Stephens, S. H., DeLorme, D. E., & Hagen, S. C. (2015). Journal of Business and Technical Communication, 29, 314–343. doi: 10.1177/1050651915573963

“The design of interactive applications for online communication is an ongoing area of research within technical communication. This study reports on the development of an interactive sea-level rise (SLR) viewer, a data visualization tool that communicates about the potential effects of SLR along coastlines. It describes the formative evaluation of a location-specific SLR viewer created via integral stakeholder engagement. Participants performed a series of tasks, answered questions about the tool’s usability and communicative effectiveness, and made suggestions for ways to improve its application to desired tasks. The authors discuss the implications of this study for visual risk communication and make recommendations for others developing similar interactive data visualization tools with audience input.”

Sean C. Herring

Personas in heuristic evaluation: An exploratory study

Friess, E. (2015). IEEE Transactions in Professional Communication, 58, 176–191. doi: 10.1109/TPC.2015.2429971

“No study has explored how incorporating personas into heuristic evaluation of products, namely websites, affects the kinds of findings reported and the recommendations presented by usability evaluators. . . . In this exploratory study involving three sections of an advanced technical writing course, groups of evaluators conducted a heuristic evaluation of a website.

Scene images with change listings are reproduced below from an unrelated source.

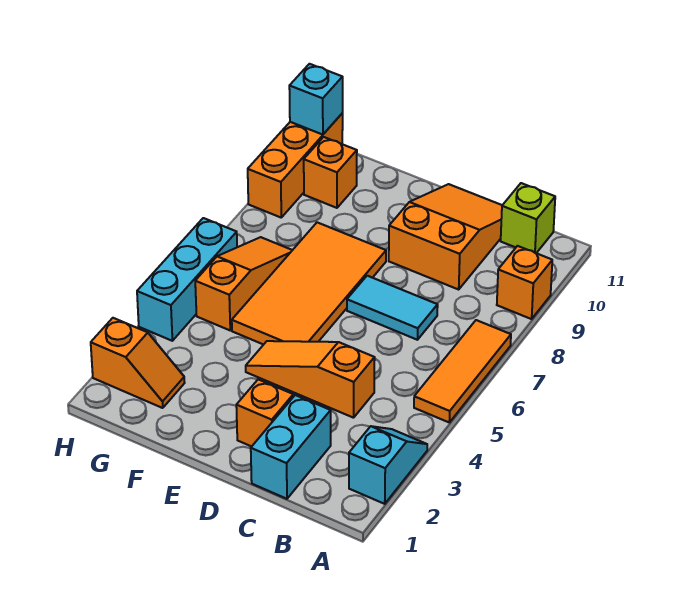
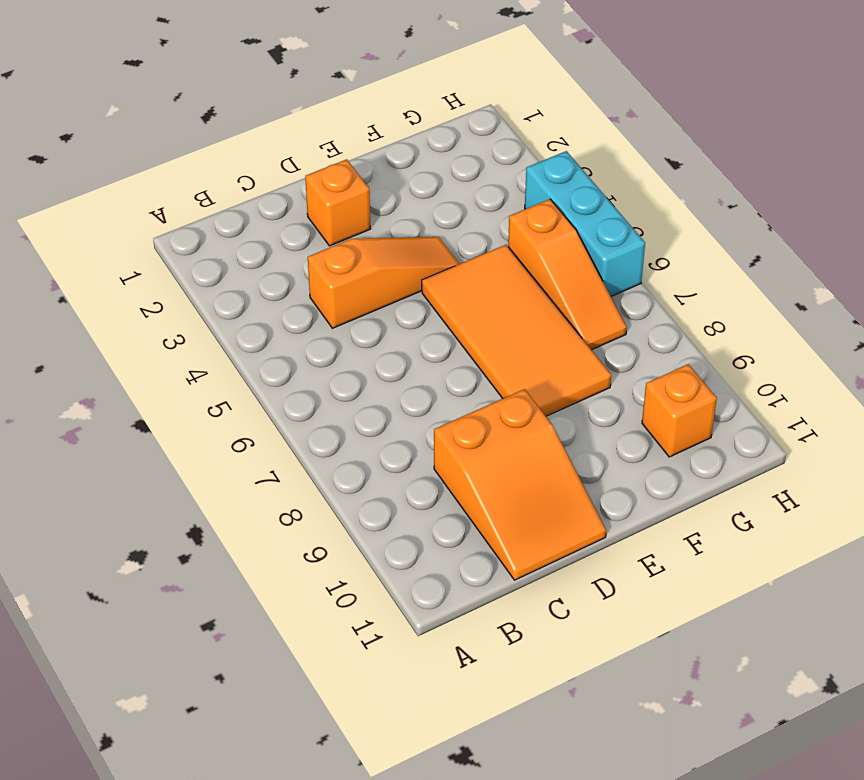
none -> cyan slope A2:A3 level 1 top 2
none -> orange tile A5:A7 level 1
none -> orange brick A9 level 1

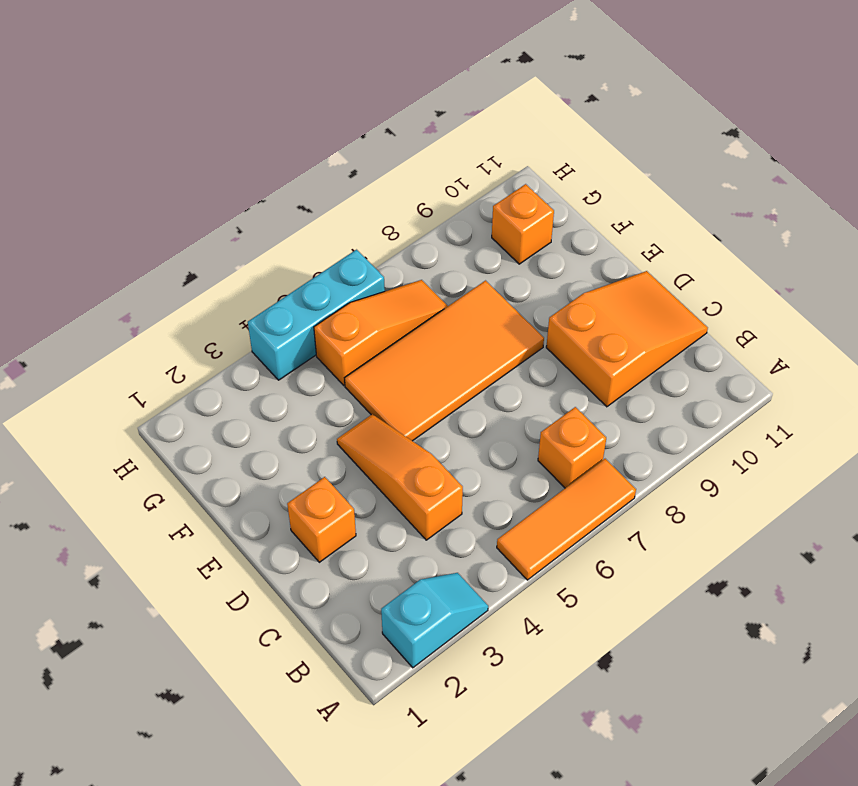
orange brick B7 level 1 -> orange brick A9 level 1
none -> lime brick B11 level 1
none -> cyan brick C1:C2 level 1
none -> cyan tile C7:D7 level 1

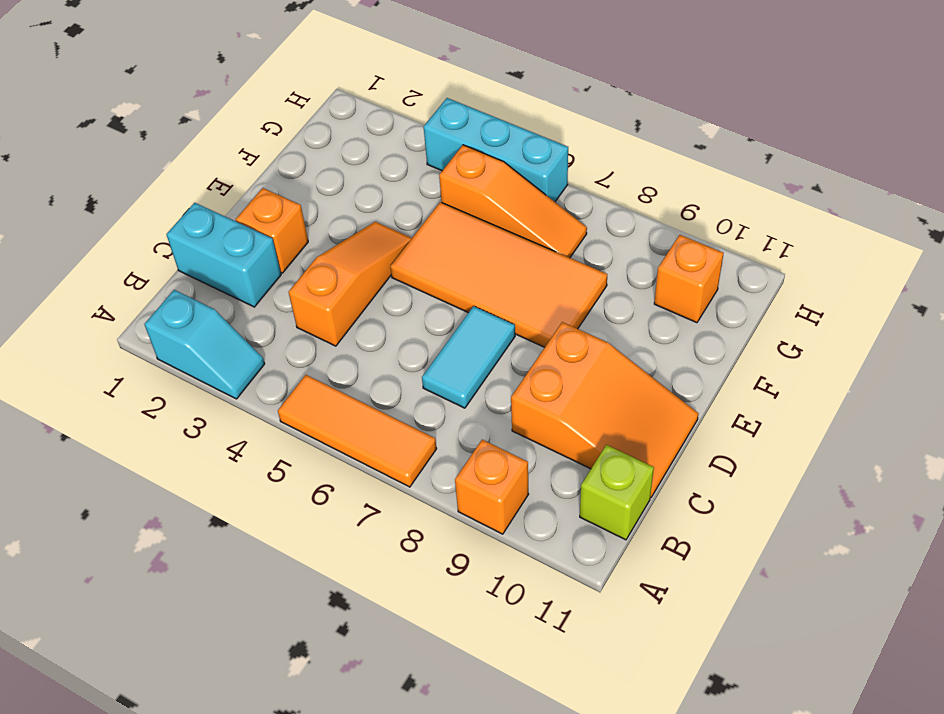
none -> orange slope G2:H2 level 1 top H
none -> orange brick H9:H11 level 1
none -> cyan brick H11 level 2

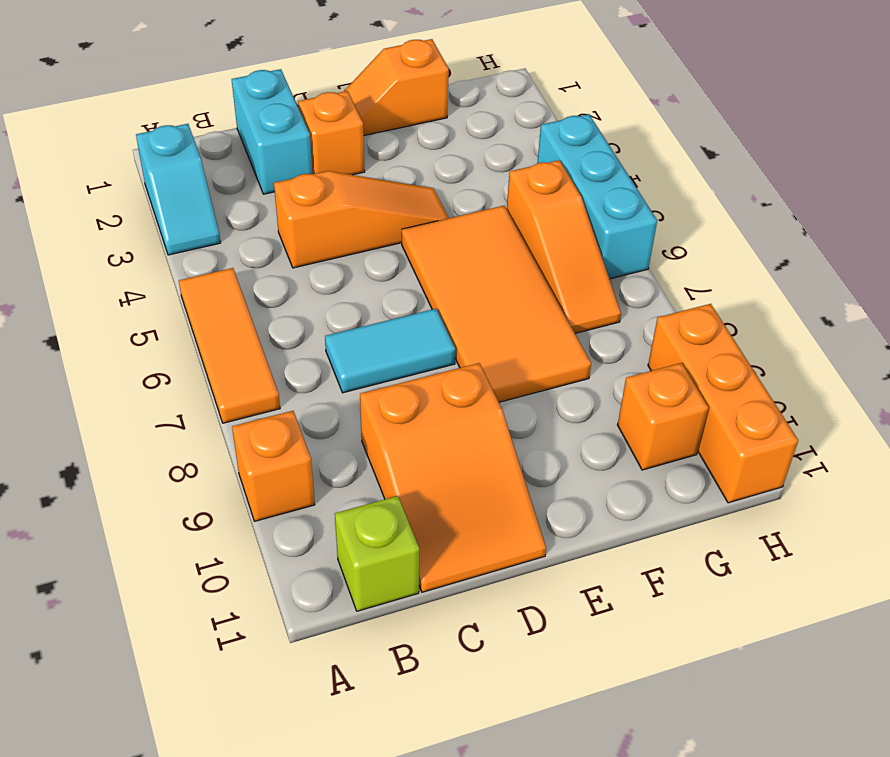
orange slope E1:F1 level 1 top F -> orange slope G2:H2 level 1 top H
none -> cyan brick H11 level 2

Each section was randomly assigned a different condition with which they would conduct the heuristic evaluation: (a) a traditional heuristic evaluation, (b) a persona-led heuristic evaluation in which the personas were given to the evaluators, or (c) a persona-led heuristic evaluation in which the evaluators themselves created their own personas. Each group wrote a report identifying the major problems with the website and provided recommendations to solve the identified problems. The evaluators completed pretesting demographic surveys and posttesting confidence surveys. This exploratory study found few detectable differences in the findings reported by groups that used personas in heuristic evaluation and groups that did not use personas. The groups that used personas were more likely to report findings related to navigation than the groups that did not use personas, while the groups that did not use personas were more likely to report findings related to design than the groups that used personas. The groups that created their own personas were more likely than the other groups to include complex issues in their reports and include language that directly references users and user needs. All groups were confident in their findings.”